I DID IT!! Here is the email and the link. My dd got p4ssed off because she thot someone else was sending it to me! :rotfl: :rotfl: :rotfl:Karen,
A co-worker of yours has informed us that you have level 10 body odor, where 1 is old lady smell and 10 is barbecuing roadkill skunk.
This person's suggestion is for you to stop trying to cover it up.
Check out our help section for other information on dealing with BO problems!
Oh holy crap that is funny. Okay, it's funny in a sick sorta way but still funny!
Thanks for sharing, Ms. Stinky.
Bipley,I don't know if you are friendly enough with her to invite her to lunch, but I liked that idea. If I was her, I would want the following (painful though it would be!):
Take her aside (VERY privately) and say that you needed to talk to her about something "of a private nature". Say strait out that this is an embarassing conversation, but you have noticed something you think you can help her with. Blame it on a sensitive nose and your constant nursing assessment skills (this may soften the blow a bit). But that you have noticed that she seems to be battling the smell of some sort of infection (which you recognize from other patients....) and that you would like to help her with this, since often (you should say this) healthcare workers don't take good care of themselves because they are so concerned with helping others. Also, talk about it in sort of an "us women" way. That's what I'd do, and I would hate every minute, but it is the kind thing.

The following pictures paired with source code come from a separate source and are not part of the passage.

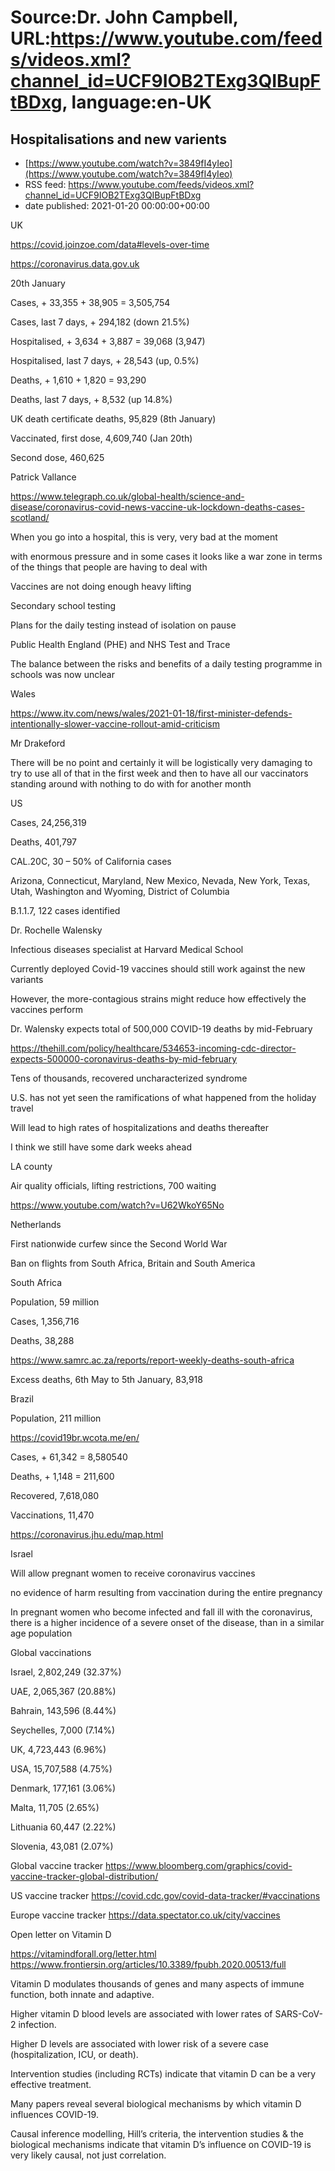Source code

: # Source:Dr. John Campbell, URL:https://www.youtube.com/feeds/videos.xml?channel_id=UCF9IOB2TExg3QIBupFtBDxg, language:en-UK

## Hospitalisations and new varients
 - [https://www.youtube.com/watch?v=3849fI4yIeo](https://www.youtube.com/watch?v=3849fI4yIeo)
 - RSS feed: https://www.youtube.com/feeds/videos.xml?channel_id=UCF9IOB2TExg3QIBupFtBDxg
 - date published: 2021-01-20 00:00:00+00:00

UK

https://covid.joinzoe.com/data#levels-over-time

https://coronavirus.data.gov.uk

20th January

Cases, + 33,355 + 38,905 = 3,505,754

Cases, last 7 days, + 294,182 (down 21.5%)

Hospitalised, + 3,634 + 3,887 = 39,068 (3,947)

Hospitalised, last 7 days, + 28,543 (up, 0.5%)

Deaths, + 1,610 + 1,820 = 93,290

Deaths, last 7 days, + 8,532 (up 14.8%)

UK death certificate deaths, 95,829 (8th January)

Vaccinated, first dose, 4,609,740 (Jan 20th)

Second dose, 460,625

Patrick Vallance

https://www.telegraph.co.uk/global-health/science-and-disease/coronavirus-covid-news-vaccine-uk-lockdown-deaths-cases-scotland/

When you go into a hospital, this is very, very bad at the moment

with enormous pressure and in some cases it looks like a war zone in terms of the things that people are having to deal with

Vaccines are not doing enough heavy lifting

Secondary school testing

Plans for the daily testing instead of isolation on pause

Public Health England (PHE) and NHS Test and Trace

The balance between the risks and benefits of a daily testing programme in schools was now unclear

Wales

https://www.itv.com/news/wales/2021-01-18/first-minister-defends-intentionally-slower-vaccine-rollout-amid-criticism

Mr Drakeford

There will be no point and certainly it will be logistically very damaging to try to use all of that in the first week and then to have all our vaccinators standing around with nothing to do with for another month

US

Cases, 24,256,319

Deaths, 401,797

CAL.20C, 30 – 50% of California cases

Arizona, Connecticut, Maryland, New Mexico, Nevada, New York, Texas, Utah, Washington and Wyoming, District of Columbia

B.1.1.7, 122 cases identified

Dr. Rochelle Walensky

Infectious diseases specialist at Harvard Medical School

Currently deployed Covid-19 vaccines should still work against the new variants

However, the more-contagious strains might reduce how effectively the vaccines perform

Dr. Walensky expects total of 500,000 COVID-19 deaths by mid-February

https://thehill.com/policy/healthcare/534653-incoming-cdc-director-expects-500000-coronavirus-deaths-by-mid-february

Tens of thousands, recovered uncharacterized syndrome

U.S. has not yet seen the ramifications of what happened from the holiday travel

Will lead to high rates of hospitalizations and deaths thereafter

I think we still have some dark weeks ahead

LA county

Air quality officials, lifting restrictions, 700 waiting

https://www.youtube.com/watch?v=U62WkoY65No

Netherlands

First nationwide curfew since the Second World War

Ban on flights from South Africa, Britain and South America

South Africa

Population, 59 million

Cases, 1,356,716

Deaths, 38,288

https://www.samrc.ac.za/reports/report-weekly-deaths-south-africa

Excess deaths, 6th May to 5th January, 83,918

Brazil

Population, 211 million

https://covid19br.wcota.me/en/


Cases, + 61,342 = 8,580540

Deaths, + 1,148 = 211,600

Recovered, 7,618,080

Vaccinations, 11,470

https://coronavirus.jhu.edu/map.html

Israel

Will allow pregnant women to receive coronavirus vaccines

no evidence of harm resulting from vaccination during the entire pregnancy

In pregnant women who become infected and fall ill with the coronavirus, there is a higher incidence of a severe onset of the disease, than in a similar age population

Global vaccinations

Israel, 2,802,249 (32.37%)

UAE, 2,065,367 (20.88%)

Bahrain, 143,596 (8.44%)

Seychelles, 7,000 (7.14%)

UK, 4,723,443 (6.96%)

USA, 15,707,588 (4.75%)

Denmark, 177,161 (3.06%)

Malta, 11,705 (2.65%)

Lithuania 60,447 (2.22%)

Slovenia, 43,081 (2.07%)

Global vaccine tracker
https://www.bloomberg.com/graphics/covid-vaccine-tracker-global-distribution/

US vaccine tracker
https://covid.cdc.gov/covid-data-tracker/#vaccinations

Europe vaccine tracker
https://data.spectator.co.uk/city/vaccines

Open letter on Vitamin D

https://vitamindforall.org/letter.html
https://www.frontiersin.org/articles/10.3389/fpubh.2020.00513/full

Vitamin D modulates thousands of genes and many aspects of immune function, both innate and adaptive. 

Higher vitamin D blood levels are associated with lower rates of SARS-CoV-2 infection. 


Higher D levels are associated with lower risk of a severe case (hospitalization, ICU, or death). 

Intervention studies (including RCTs) indicate that vitamin D can be a very effective treatment. 

Many papers reveal several biological mechanisms by which vitamin D influences COVID-19. 

Causal inference modelling, Hill’s criteria, the intervention studies & the biological mechanisms indicate that vitamin D’s influence on COVID-19 is very likely causal, not just correlation.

Oh thank you thank you thank you! I literally need a script and this is it. You give both the nurse and me various "outs" and this is what I have been looking for. Thank you SOOO very much!
Could you, Randy, and Soldier's Wife do this for me, PLEASE?
All kidding aside, this is perfect and this is what I am looking for. Thank you! This is just absolutely perfect. Soldier's wife and Randy are on the money with the direct approach and where to have this conversation and your script is ideal!
Morning-glory
258 Posts
Bipley,
Great question. I just spent an hour going through this whole thread. I had a student last year who had terrible breath. I was talking to him one day and it hit me full blast. WOW what a smell.
I was not comfortable with having to face him with it, but it needed to be addressed. So I just took him aside and told him his breath was bad. He knew about it but the problem was that he didn't have the money for a dentist. I gave him permission to chew gum while doing patient care.
So I think for this one, the truth applied gently would be the best way to approach it. Face to face.
"I'm sorry ......................(insert name here), but it really smells like you have BV. I have a few things that may help, etc...."
It does sound harsh but if you don't address the issue, you will have to continue to put up with the smell and then you will start having some weird behaviours around her because you will be uncomfortable and mad at yourself for not addressing it.
Seeing as you are blunt (as you say) anyway, this might just be the way to go about it. Good luck, it really is no fun.